I wholeheartedly agree with your statement. I do not know if this will happen, but my happy vision of what a pharmacy looks like is a pharmacy that schedules appointments for patients based on when they will pick-up their medications. An initial appointment can be scheduled separately if needed, but a follow-up appointment can be set in 3-6 months depending on the disease state and complications. During that time, the patient can pickup their medications as normal and ask questions if there are any and go on their way. After the allotted time, the pharmacy staff gives the patient a call 1 week before or so and reminds the patient of their follow-up appointment with the pharmacist and that when they pick-up their prescriptions they’ll have a more in-depth one-on-one talk to follow-up on previous goals and knowledge base.
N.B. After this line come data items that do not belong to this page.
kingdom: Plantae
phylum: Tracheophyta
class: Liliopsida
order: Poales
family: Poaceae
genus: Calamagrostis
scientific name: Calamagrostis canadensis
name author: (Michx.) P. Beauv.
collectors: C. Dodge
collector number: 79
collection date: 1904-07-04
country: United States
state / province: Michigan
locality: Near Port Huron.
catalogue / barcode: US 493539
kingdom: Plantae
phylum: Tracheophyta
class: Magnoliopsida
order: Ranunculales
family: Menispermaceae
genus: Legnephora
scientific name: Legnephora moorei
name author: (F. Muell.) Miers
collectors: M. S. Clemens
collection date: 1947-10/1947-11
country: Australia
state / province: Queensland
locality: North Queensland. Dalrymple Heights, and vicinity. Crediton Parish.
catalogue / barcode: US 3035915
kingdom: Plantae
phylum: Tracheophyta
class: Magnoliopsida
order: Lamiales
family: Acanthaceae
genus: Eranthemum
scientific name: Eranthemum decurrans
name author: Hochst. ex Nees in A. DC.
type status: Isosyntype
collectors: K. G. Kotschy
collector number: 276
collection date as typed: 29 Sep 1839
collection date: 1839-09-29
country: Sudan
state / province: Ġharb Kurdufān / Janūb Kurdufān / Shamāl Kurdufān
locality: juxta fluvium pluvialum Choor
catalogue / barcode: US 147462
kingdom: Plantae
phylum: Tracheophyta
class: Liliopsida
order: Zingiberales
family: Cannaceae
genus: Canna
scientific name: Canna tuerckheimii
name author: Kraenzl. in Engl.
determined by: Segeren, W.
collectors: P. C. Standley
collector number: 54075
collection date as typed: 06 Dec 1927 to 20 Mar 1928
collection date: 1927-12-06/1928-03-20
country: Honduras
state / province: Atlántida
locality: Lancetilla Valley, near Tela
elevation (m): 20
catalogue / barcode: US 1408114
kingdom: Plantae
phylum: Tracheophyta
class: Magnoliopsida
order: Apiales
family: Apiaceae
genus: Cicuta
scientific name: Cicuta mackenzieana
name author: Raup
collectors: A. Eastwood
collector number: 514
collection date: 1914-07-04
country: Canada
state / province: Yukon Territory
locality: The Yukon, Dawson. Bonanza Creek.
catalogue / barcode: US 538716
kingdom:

Obviously if a patient has new medications or a major change in their health, an appointment can be made sooner. In fact this may seem like more of a doctor’s office schedule than a pharmacy, but I believe (and I hope) that this could be and should be the wave of the future for pharmacies, whether retail or independent. Outcomes based counseling and patient direction is the natural evolution of such a pharmacy where appointments are set, kept and then recorded in a patient database similar to what physicians keep. This is my dream . . . and I plan on making it happen!!